FrancescaContini · 10/04/2023 09:54

I’m wondering why the census wording wasn’t tested out on a group of British people from as diverse a range of social and language backgrounds as possible, including those who are illiterate or semi literate in English or who have no words for “gender” in their first languages.

That would have been real inclusivity.

RedToothBrush · 10/04/2023 09:59

IdaGoodnight · 10/04/2023 09:37

I’d be interested to hear from The Muslim Council re these issues. Maybe I’m not on the right mailing lists but I can’t find any comments in the MSM. Or from the Beth Din.

On the basis of the census data, why haven't Stonewall been shit hot about proactively engaging with the Muslim council about the size of the trans identifying Muslim community and how can they engage with them better because they are massively underrepresented at their very white pride events?

Shouldn't Stonewall have been asking whether they were institutionally racist / intolerance to Muslims or doing more research/ work to find out about cultural taboos?

The fact there doesn't appear to be any work in this area, nor any recorded intentions to progress work in this area is fascinating.

It seems to simply be easier to shout bigot a lot and try and cancel things rather than attempt to engage that the original grass roots Stonewall did.

This is where we can see the shift from liberalism to authoritarianism easily. Liberalism realised on good quality data and engagement based on understanding and respecting the public at grassroots, and providing evidence which is robust and stands up to scrutiny.

Instead we find ourselves stuck in a mire of scandal after scandal following trans activism around like a bad smell being greeting with howls of 'this is just because you hate us' not because they are being generated because of how frankly, out of touch and thick as mince these activists are.

(Side note it was interesting yesterday to see a political analyst put various demographics on a political compass map and to see just how much of outliers students were on social issues - I posted this on another thread)

* _Task to carry out_
Transcribe the forum posts about the census wording in full, without changing anything.

* _Entries provided_
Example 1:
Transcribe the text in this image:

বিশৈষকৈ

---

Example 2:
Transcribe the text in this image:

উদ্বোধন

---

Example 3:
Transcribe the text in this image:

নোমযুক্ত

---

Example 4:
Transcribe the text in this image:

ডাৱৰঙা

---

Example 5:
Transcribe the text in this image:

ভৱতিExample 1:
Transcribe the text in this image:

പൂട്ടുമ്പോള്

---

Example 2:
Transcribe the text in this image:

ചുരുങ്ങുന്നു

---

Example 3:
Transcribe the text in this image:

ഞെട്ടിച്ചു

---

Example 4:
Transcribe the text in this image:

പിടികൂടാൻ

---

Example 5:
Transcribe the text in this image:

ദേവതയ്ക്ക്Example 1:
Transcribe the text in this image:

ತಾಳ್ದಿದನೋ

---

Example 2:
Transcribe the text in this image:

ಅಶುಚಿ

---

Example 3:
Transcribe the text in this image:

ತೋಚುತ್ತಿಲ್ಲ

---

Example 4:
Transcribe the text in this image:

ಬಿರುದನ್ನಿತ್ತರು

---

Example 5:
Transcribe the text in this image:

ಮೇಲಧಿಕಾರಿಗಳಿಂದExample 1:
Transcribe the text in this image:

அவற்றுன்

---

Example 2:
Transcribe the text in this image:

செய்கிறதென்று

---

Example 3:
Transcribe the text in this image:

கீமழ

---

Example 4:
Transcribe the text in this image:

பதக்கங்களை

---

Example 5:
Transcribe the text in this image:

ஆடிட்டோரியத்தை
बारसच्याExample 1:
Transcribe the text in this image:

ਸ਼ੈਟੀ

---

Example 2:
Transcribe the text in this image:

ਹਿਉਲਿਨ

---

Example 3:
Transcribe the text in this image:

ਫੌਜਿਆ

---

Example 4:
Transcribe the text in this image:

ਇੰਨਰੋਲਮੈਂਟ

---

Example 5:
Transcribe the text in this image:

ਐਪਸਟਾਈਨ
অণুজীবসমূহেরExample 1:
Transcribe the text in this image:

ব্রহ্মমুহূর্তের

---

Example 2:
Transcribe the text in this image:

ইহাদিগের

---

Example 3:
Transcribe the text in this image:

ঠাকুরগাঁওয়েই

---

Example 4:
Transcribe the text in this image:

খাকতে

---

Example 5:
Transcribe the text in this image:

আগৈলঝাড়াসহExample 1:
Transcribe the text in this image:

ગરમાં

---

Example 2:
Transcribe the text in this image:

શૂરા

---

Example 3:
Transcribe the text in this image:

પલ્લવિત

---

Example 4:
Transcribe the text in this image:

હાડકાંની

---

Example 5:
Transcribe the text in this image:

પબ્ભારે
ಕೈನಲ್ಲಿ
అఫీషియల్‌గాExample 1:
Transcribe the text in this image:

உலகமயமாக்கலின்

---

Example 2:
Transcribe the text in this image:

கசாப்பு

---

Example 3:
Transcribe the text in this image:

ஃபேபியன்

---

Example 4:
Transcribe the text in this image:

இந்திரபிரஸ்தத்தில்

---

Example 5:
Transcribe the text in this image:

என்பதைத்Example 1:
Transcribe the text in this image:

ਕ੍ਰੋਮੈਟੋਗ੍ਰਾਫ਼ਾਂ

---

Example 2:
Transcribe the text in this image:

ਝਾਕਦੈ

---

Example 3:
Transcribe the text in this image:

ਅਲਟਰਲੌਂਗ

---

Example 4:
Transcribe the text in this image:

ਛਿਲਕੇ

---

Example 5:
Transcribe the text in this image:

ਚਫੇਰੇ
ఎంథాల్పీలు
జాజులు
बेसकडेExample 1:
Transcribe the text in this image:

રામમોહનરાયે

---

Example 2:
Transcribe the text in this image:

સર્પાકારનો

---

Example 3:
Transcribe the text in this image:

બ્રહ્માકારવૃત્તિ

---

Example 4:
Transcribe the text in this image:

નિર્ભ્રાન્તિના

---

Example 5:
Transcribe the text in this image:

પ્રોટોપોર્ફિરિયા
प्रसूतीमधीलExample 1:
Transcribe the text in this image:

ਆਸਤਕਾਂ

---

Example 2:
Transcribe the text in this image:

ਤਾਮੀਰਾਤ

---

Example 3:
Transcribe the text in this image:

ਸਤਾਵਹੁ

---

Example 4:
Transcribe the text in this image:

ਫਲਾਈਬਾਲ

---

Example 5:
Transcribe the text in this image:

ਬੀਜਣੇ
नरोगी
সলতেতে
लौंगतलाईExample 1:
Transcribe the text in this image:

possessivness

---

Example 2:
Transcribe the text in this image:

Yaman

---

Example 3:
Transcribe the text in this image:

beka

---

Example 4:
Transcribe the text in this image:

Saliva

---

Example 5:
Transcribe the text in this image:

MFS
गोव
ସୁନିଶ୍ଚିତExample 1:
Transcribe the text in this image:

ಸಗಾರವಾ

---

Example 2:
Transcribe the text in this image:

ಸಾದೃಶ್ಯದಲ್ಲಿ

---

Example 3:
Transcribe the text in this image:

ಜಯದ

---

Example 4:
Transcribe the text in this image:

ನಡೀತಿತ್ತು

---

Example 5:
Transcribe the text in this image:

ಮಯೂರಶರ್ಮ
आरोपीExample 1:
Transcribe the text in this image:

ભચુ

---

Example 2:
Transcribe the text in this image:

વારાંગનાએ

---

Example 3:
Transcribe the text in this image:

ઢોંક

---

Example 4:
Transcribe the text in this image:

* _Problem solution_
FrancescaContini · 10/04/2023 09:54

I’m wondering why the census wording wasn’t tested out on a group of British people from as diverse a range of social and language backgrounds as possible, including those who are illiterate or semi literate in English or who have no words for “gender” in their first languages.

That would have been real inclusivity.

RedToothBrush · 10/04/2023 09:59

IdaGoodnight · 10/04/2023 09:37

I’d be interested to hear from The Muslim Council re these issues. Maybe I’m not on the right mailing lists but I can’t find any comments in the MSM. Or from the Beth Din.

On the basis of the census data, why haven't Stonewall been shit hot about proactively engaging with the Muslim council about the size of the trans identifying Muslim community and how can they engage with them better because they are massively underrepresented at their very white pride events?

Shouldn't Stonewall have been asking whether they were institutionally racist / intolerance to Muslims or doing more research/ work to find out about cultural taboos?

The fact there doesn't appear to be any work in this area, nor any recorded intentions to progress work in this area is fascinating.

It seems to simply be easier to shout bigot a lot and try and cancel things rather than attempt to engage that the original grass roots Stonewall did.

This is where we can see the shift from liberalism to authoritarianism easily. Liberalism realised on good quality data and engagement based on understanding and respecting the public at grassroots, and providing evidence which is robust and stands up to scrutiny.

Instead we find ourselves stuck in a mire of scandal after scandal following trans activism around like a bad smell being greeting with howls of 'this is just because you hate us' not because they are being generated because of how frankly, out of touch and thick as mince these activists are.

(Side note it was interesting yesterday to see a political analyst put various demographics on a political compass map and to see just how much of outliers students were on social issues - I posted this on another thread)